A solution of 10.m koh was used to prepare 2.00L of 0.500 M KoH how many millilitres of the original KOH solution are needed
I don't think so. I assume that 10 m is really 10 M. M stands for molarity; m stands for molality.
mLKOH x 10 M = 2000 mL x 0.500 M
mL KOH = 2000 x 0.500/10 = ?
150.ml
To find out how many milliliters of the original KOH solution are needed to prepare 2.00 L of 0.500 M KOH, we can use the formula:
M1 x V1 = M2 x V2
Where:
M1 = initial molarity of the KOH solution
V1 = volume (in liters) of the initial KOH solution
M2 = desired molarity of the final KOH solution
V2 = volume (in liters) of the final KOH solution
Let's plug in the values:
M1 = 10.0 M (given)
V1 = unknown (we need to find this)
M2 = 0.500 M (given)
V2 = 2.00 L (given)
Using the formula, we can rearrange it to solve for V1:
V1 = (M2 x V2) / M1
V1 = (0.500 M x 2.00 L) / 10.0 M
V1 = 0.100 L
To convert liters into milliliters, multiply by 1000:
V1 = 0.100 L x 1000 mL/L
V1 = 100 mL
Therefore, 100 milliliters of the original KOH solution are needed to prepare 2.00 L of 0.500 M KOH.
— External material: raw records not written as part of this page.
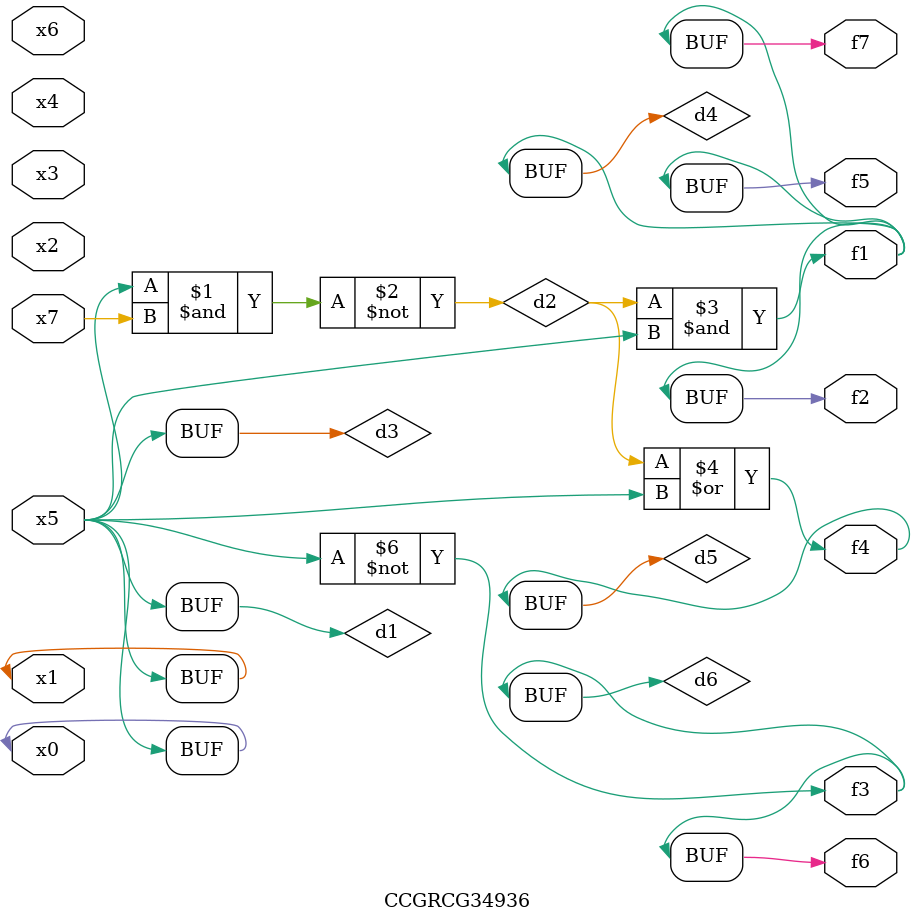
<source format=v>
module CCGRCG34936(
	input x0, x1, x2, x3, x4, x5, x6, x7,
	output f1, f2, f3, f4, f5, f6, f7
);

	wire d1, d2, d3, d4, d5, d6;

	buf (d1, x0, x5);
	nand (d2, x5, x7);
	buf (d3, x0, x1);
	and (d4, d2, d3);
	or (d5, d2, d3);
	nor (d6, d1, d3);
	assign f1 = d4;
	assign f2 = d4;
	assign f3 = d6;
	assign f4 = d5;
	assign f5 = d4;
	assign f6 = d6;
	assign f7 = d4;
endmodule

</source>
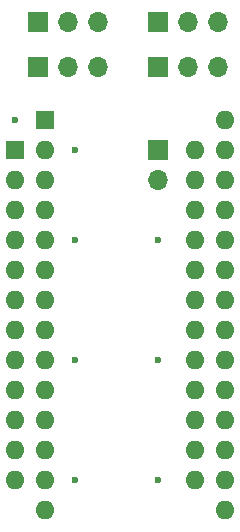
<source format=gbs>
G04 #@! TF.GenerationSoftware,KiCad,Pcbnew,(5.1.8)-1*
G04 #@! TF.CreationDate,2022-11-25T20:18:31+09:00*
G04 #@! TF.ProjectId,MZ80CGROM,4d5a3830-4347-4524-9f4d-2e6b69636164,rev?*
G04 #@! TF.SameCoordinates,PX48ab840PY9157080*
G04 #@! TF.FileFunction,Soldermask,Bot*
G04 #@! TF.FilePolarity,Negative*
%FSLAX46Y46*%
G04 Gerber Fmt 4.6, Leading zero omitted, Abs format (unit mm)*
G04 Created by KiCad (PCBNEW (5.1.8)-1) date 2022-11-25 20:18:31*
%MOMM*%
%LPD*%
G01*
G04 APERTURE LIST*
%ADD10O,1.700000X1.700000*%
%ADD11R,1.700000X1.700000*%
%ADD12R,1.600000X1.600000*%
%ADD13O,1.600000X1.600000*%
%ADD14C,0.600000*%
G04 APERTURE END LIST*
D10*
X13335000Y29845000D03*
D11*
X13335000Y32385000D03*
D12*
X3810000Y34925000D03*
D13*
X19050000Y1905000D03*
X3810000Y32385000D03*
X19050000Y4445000D03*
X3810000Y29845000D03*
X19050000Y6985000D03*
X3810000Y27305000D03*
X19050000Y9525000D03*
X3810000Y24765000D03*
X19050000Y12065000D03*
X3810000Y22225000D03*
X19050000Y14605000D03*
X3810000Y19685000D03*
X19050000Y17145000D03*
X3810000Y17145000D03*
X19050000Y19685000D03*
X3810000Y14605000D03*
X19050000Y22225000D03*
X3810000Y12065000D03*
X19050000Y24765000D03*
X3810000Y9525000D03*
X19050000Y27305000D03*
X3810000Y6985000D03*
X19050000Y29845000D03*
X3810000Y4445000D03*
X19050000Y32385000D03*
X3810000Y1905000D03*
X19050000Y34925000D03*
X16510000Y32385000D03*
X1270000Y4445000D03*
X16510000Y29845000D03*
X1270000Y6985000D03*
X16510000Y27305000D03*
X1270000Y9525000D03*
X16510000Y24765000D03*
X1270000Y12065000D03*
X16510000Y22225000D03*
X1270000Y14605000D03*
X16510000Y19685000D03*
X1270000Y17145000D03*
X16510000Y17145000D03*
X1270000Y19685000D03*
X16510000Y14605000D03*
X1270000Y22225000D03*
X16510000Y12065000D03*
X1270000Y24765000D03*
X16510000Y9525000D03*
X1270000Y27305000D03*
X16510000Y6985000D03*
X1270000Y29845000D03*
X16510000Y4445000D03*
D12*
X1270000Y32385000D03*
D11*
X3175000Y39370000D03*
D10*
X5715000Y39370000D03*
X8255000Y39370000D03*
X8255000Y43180000D03*
X5715000Y43180000D03*
D11*
X3175000Y43180000D03*
X13335000Y39370000D03*
D10*
X15875000Y39370000D03*
X18415000Y39370000D03*
X18415000Y43180000D03*
X15875000Y43180000D03*
D11*
X13335000Y43180000D03*
D14*
X13335000Y4445000D03*
X6350000Y4445000D03*
X13335000Y24765000D03*
X6350000Y24765000D03*
X13335000Y14605000D03*
X6350000Y32385000D03*
X6350000Y14605000D03*
X1270000Y34925000D03*
M02*

</source>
To find the number of millilitres of the original KOH solution needed, we need to use the equation for dilution:
M1V1 = M2V2
Where:
M1 = initial concentration of the solution
V1 = initial volume of the solution
M2 = final concentration of the solution
V2 = final volume of the solution
Given:
M1 = 10.0 M (concentration of the original KOH solution)
V1 = ? (unknown volume of the original KOH solution)
M2 = 0.500 M (final concentration of the solution)
V2 = 2.00 L (final volume of the solution)
Rearranging the equation and solving for V1, we get:
V1 = (M2 * V2) / M1
Substituting the given values into the equation:
V1 = (0.500 M * 2.00 L) / 10.0 M
V1 = 0.100 L
Since the volume is asked in millilitres, we need to convert liters to millilitres:
1 L = 1000 mL
Therefore, the answer is:
V1 = 0.100 L * 1000 mL/L
V1 = 100 mL
So, 100 millilitres of the original KOH solution are needed to prepare 2.00 liters of 0.500 M KOH.